Better practice steps
There are four key steps to establishing a better practice risk management framework for FBT administration:
- Establish context.
- Determine FBT objectives.
- Identify FBT risks.
- Evaluate risks and design controls.
Step 1: establish context
Entities should consider FBT risk management as part of their overall risk management plan, recognising that FBT risks will, in many cases, not be significant in the context of an entity's strategic risk.
The first stage in the risk management process is to review the extent and nature of an entity's FBT obligations. The evaluation of relevant contextual information is likely to include:
- Determining the relevant entity for FBT purposes (this may differ from the relevant entity for pay as you go (PAYG) or goods and services tax (GST) purposes).
- Determining the FBT status of the entity (for example, whether it is an income tax-exempt government body, a public hospital, a public ambulance service or an entity subject to income tax). Australian Government entities (for example, an Australian Government department, executive agency, statutory agency or an authority of the Commonwealth) are not charitable institutions or public benevolent institutions and are not eligible for a rebate under section 65J of the Fringe Benefits Tax Assessment Act 1986 (FBTAA).
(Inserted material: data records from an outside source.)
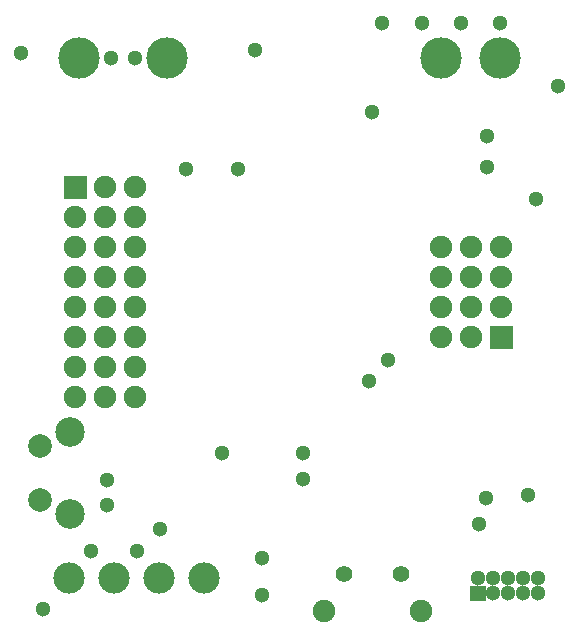
<source format=gbr>
G04 start of page 9 for group -4062 idx -4062 *
G04 Title: (unknown), soldermask *
G04 Creator: pcb 1.99z *
G04 CreationDate: Wed 03 Sep 2014 19:39:49 GMT UTC *
G04 For: rbarlow *
G04 Format: Gerber/RS-274X *
G04 PCB-Dimensions (mm): 70.00 74.00 *
G04 PCB-Coordinate-Origin: lower left *
%MOMM*%
%FSLAX43Y43*%
%LNBOTTOMMASK*%
%ADD136C,1.300*%
%ADD135C,1.400*%
%ADD134C,0.002*%
%ADD133C,3.500*%
%ADD132C,2.650*%
%ADD131C,1.900*%
%ADD130C,2.000*%
%ADD129C,2.500*%
G54D129*X16500Y19400D03*
G54D130*X14000Y25150D03*
Y20650D03*
G54D129*X16500Y26400D03*
G54D131*X16960Y42000D03*
Y39460D03*
Y36920D03*
Y34380D03*
Y31840D03*
Y29300D03*
X19500Y42000D03*
Y39460D03*
Y36920D03*
Y34380D03*
Y31840D03*
Y29300D03*
X22040Y42000D03*
Y39460D03*
Y36920D03*
Y34380D03*
Y31840D03*
Y29300D03*
G54D132*X16385Y14000D03*
X20195D03*
X24005D03*
X27815D03*
G54D133*X24750Y58000D03*
X17250D03*
G54D134*G36*
X16010Y48030D02*Y46130D01*
X17910D01*
Y48030D01*
X16010D01*
G37*
G54D131*X19500Y47080D03*
X22040D03*
G54D133*X52900Y58000D03*
X47900D03*
G54D134*G36*
X52090Y35330D02*Y33430D01*
X53990D01*
Y35330D01*
X52090D01*
G37*
G54D131*X53040Y36920D03*
Y39460D03*
Y42000D03*
X47960Y34380D03*
Y36920D03*
Y39460D03*
Y42000D03*
X16960Y44540D03*
X19500D03*
X22040D03*
X50500Y34380D03*
Y36920D03*
Y39460D03*
Y42000D03*
X38000Y11250D03*
X46200D03*
G54D135*X39675Y14330D03*
X44525D03*
G54D134*G36*
X50410Y13350D02*Y12050D01*
X51710D01*
Y13350D01*
X50410D01*
G37*
G54D136*X51060Y13970D03*
X52330Y12700D03*
Y13970D03*
X53600Y12700D03*
X54870D03*
X56140D03*
X53600Y13970D03*
X54870D03*
X56140D03*
X41800Y30700D03*
X43400Y32500D03*
X19600Y22300D03*
X18300Y16300D03*
X14200Y11400D03*
X19600Y20200D03*
X22200Y16300D03*
X24100Y18200D03*
X12400Y58500D03*
X36200Y24600D03*
Y22400D03*
X29400Y24600D03*
X32800Y12600D03*
Y15700D03*
X20000Y58000D03*
X22000D03*
X32200Y58700D03*
X26300Y48600D03*
X30700D03*
X52900Y61000D03*
X51800Y51400D03*
Y48800D03*
X56000Y46100D03*
X46300Y61000D03*
X42100Y53500D03*
X42900Y61000D03*
X49600D03*
X57800Y55700D03*
X51100Y18600D03*
X55300Y21000D03*
X51700Y20800D03*
M02*

</source>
- Reviewing the entity's structure to identify work area locations, disbursement of employees and any structural changes that have occurred during the FBT year.
- Developing a good understanding of the size, complexity, sophistication and resourcing of the FBT function, including whether processes are centralised or decentralised.
- Gaining an understanding of the number of common versus disparate systems and processes to provide an indication of the possible impacts on FBT data accuracy and the efficiency of processing.
- Gaining an understanding of the benefits that are likely to be provided to employees (or their associates) of both the entity and associated entities, so as to determine the likely FBT obligations that may arise.
Where an entity has a centralised FBT function (where on the job training is often easier and communications straightforward) and has a low number transactions that attract FBT, it is likely that the risks relating to FBT administration will be assessed as low.
In a large decentralised entity that provides a significant number of fringe benefits and requires coordination of FBT data from a number of work areas, FBT risks could be expected to be assessed as moderate or higher.
End of attention
Step 2: determine FBT objectives
Generally, entities will try to:
- comply with the FBT legislation in the most cost effective manner
- maintain effective communication with stakeholders
- maintain effective systems and processes.
Step 3: identify FBT risks
In this step (sometimes referred to as a risk assessment), the entity needs to identify and analyse its FBT risks.
Better practice entities undertake an FBT risk assessment annually or when a restructure occurs that increases or decreases the functions undertaken by the entity. Generally, the most appropriate time for performing a detailed annual risk assessment is within a short time after lodging the FBT return, with a less detailed review being undertaken prior to lodging the FBT return.
Undertaking an annual FBT risk assessment helps to keep information current and demonstrates that the entity is striving for continual improvement in managing its FBT obligations.
Responsibility for undertaking an FBT risk assessment should be assigned to someone with a good knowledge and understanding of FBT requirements. This could be the FBT Manager or other relevant staff such as the work area responsible for risk management. Where there is no specialist knowledge of FBT within the entity, consideration should be given to engaging external specialist advice to assist with the risk assessment.
When undertaking an FBT risk assessment, entities are encouraged to use this information to identify and apply better practice principles and processes tailored to their own particular circumstances.
Entities should document the results of the FBT risk assessment. Better practice entities maintain an FBT risk register in a form that is consistent with the entity's overall risk assessment framework. Such a register can help ensure that risks are regularly reviewed and managed effectively.
Step 4: evaluate risks and design controls
Evaluating FBT risk involves identifying a range of options for treating risk, assessing those options, and deciding the controls appropriate to the identified risks.
In the context of FBT administration, entities should consider a combination of preventative and detective controls for managing FBT risks. The level and complexity of these controls should be directly proportional to the assessment of the extent of the risk relating to FBT compliance.
As noted under step 3, risk registers can be an effective means of documenting the assessment of FBT risks and associated risk treatments. Such a register can provide entities with a formal framework for the ongoing management of risks and, thus, a level of assurance that risks have been identified and are being managed appropriately.